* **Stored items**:

# # # #

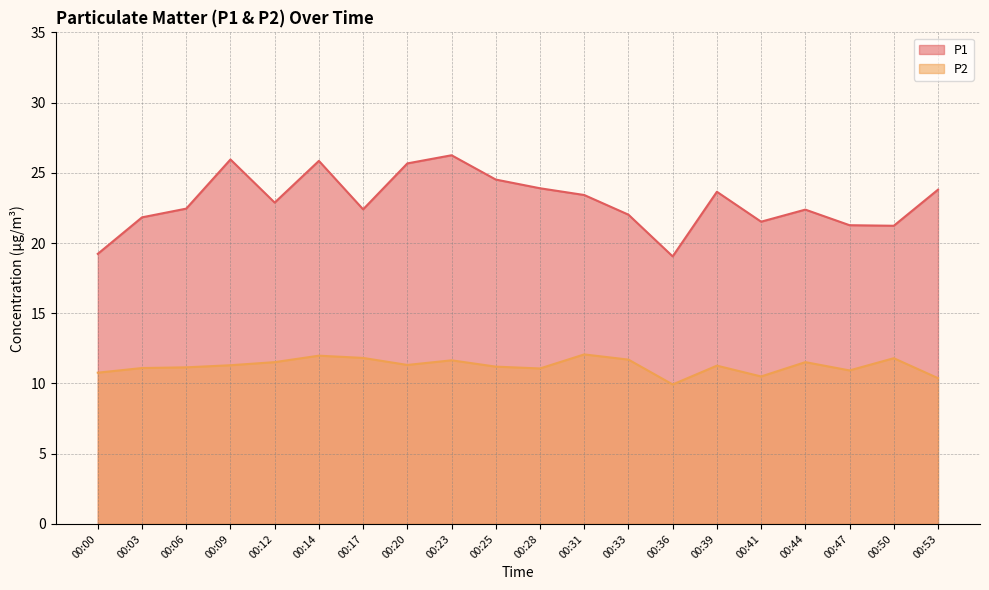

The value of P1 at 00:33 is 22.0. True or false?

True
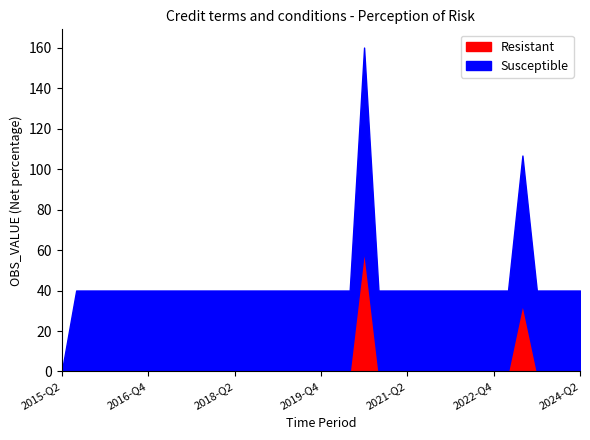

Does the chart have visible grid lines?

No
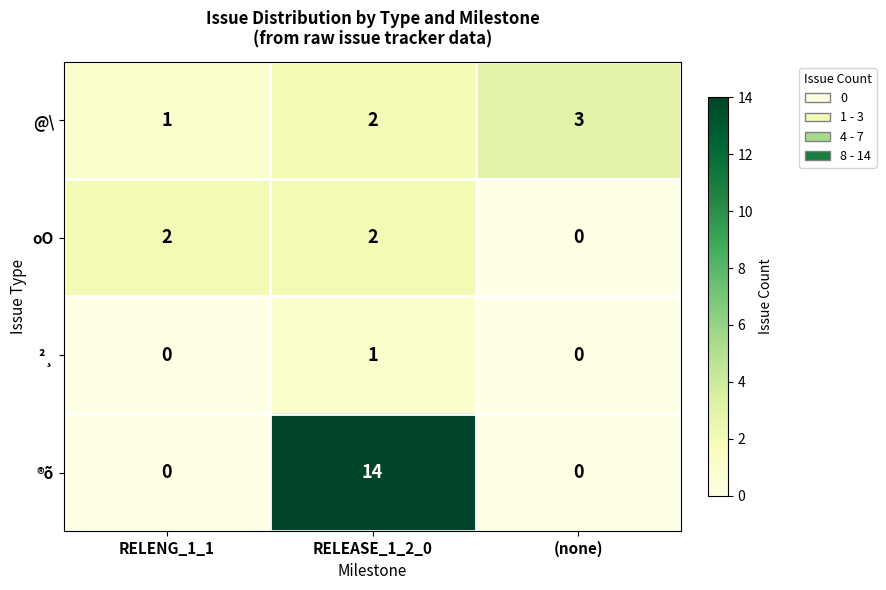

What is the spread (max minus min) of values at (none)?

3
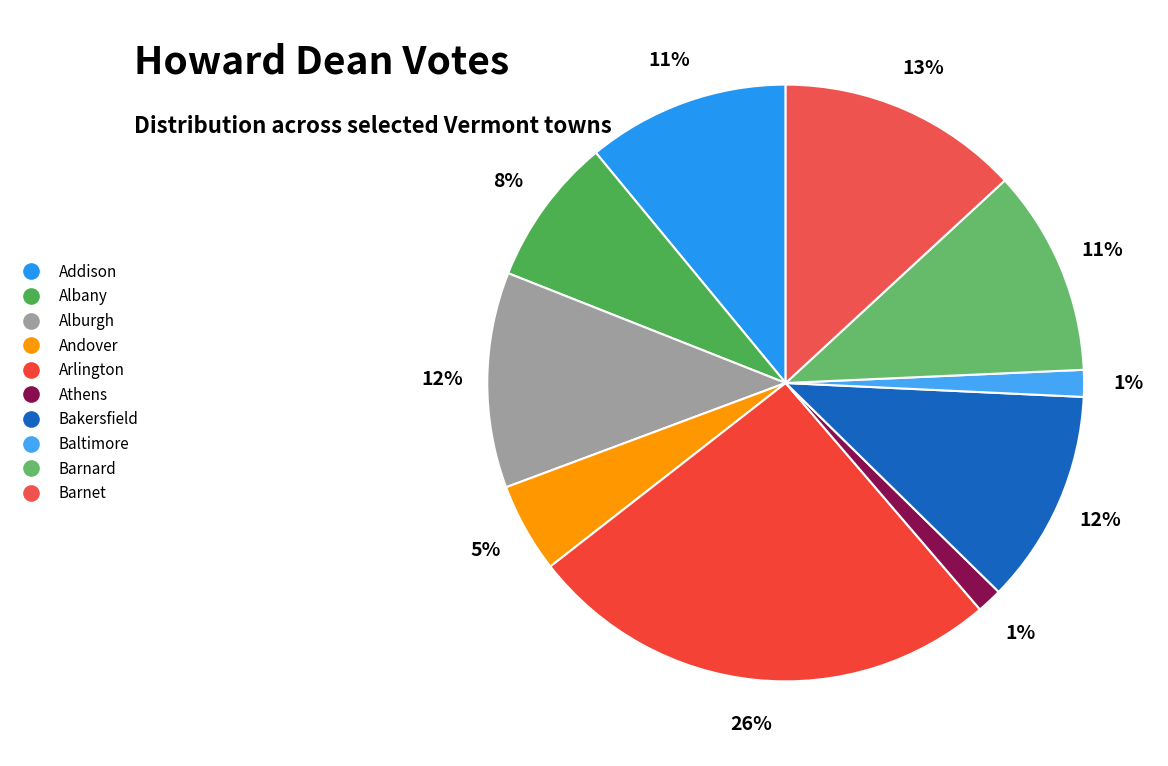

To the nearest percent, what percentage of the pie is Bakersfield?

12%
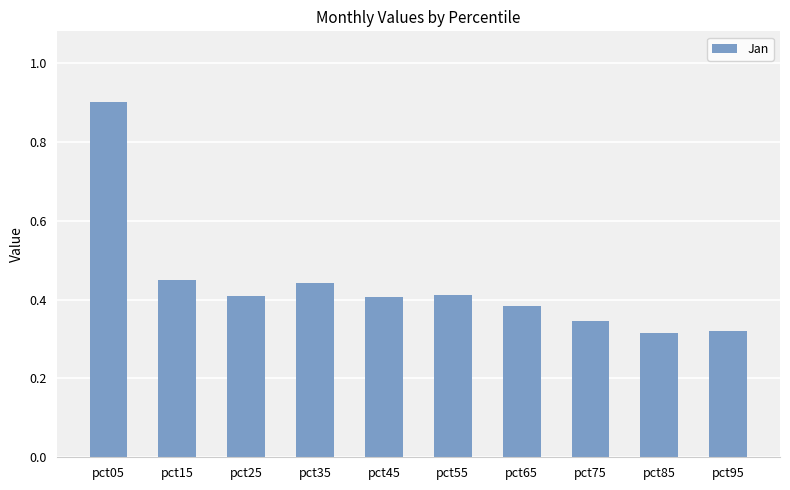

What is the maximum value shown in the chart?

0.9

# # # #

Revise the listing by substituting "graph" for every occurrence of "chart" and keeping all other text unchanged. Leave out the picture lines.

The value of P1 at 00:33 is 22.0. True or false?

True

Does the graph have visible grid lines?

No

What is the spread (max minus min) of values at (none)?

3

To the nearest percent, what percentage of the pie is Bakersfield?

12%

What is the maximum value shown in the graph?

0.9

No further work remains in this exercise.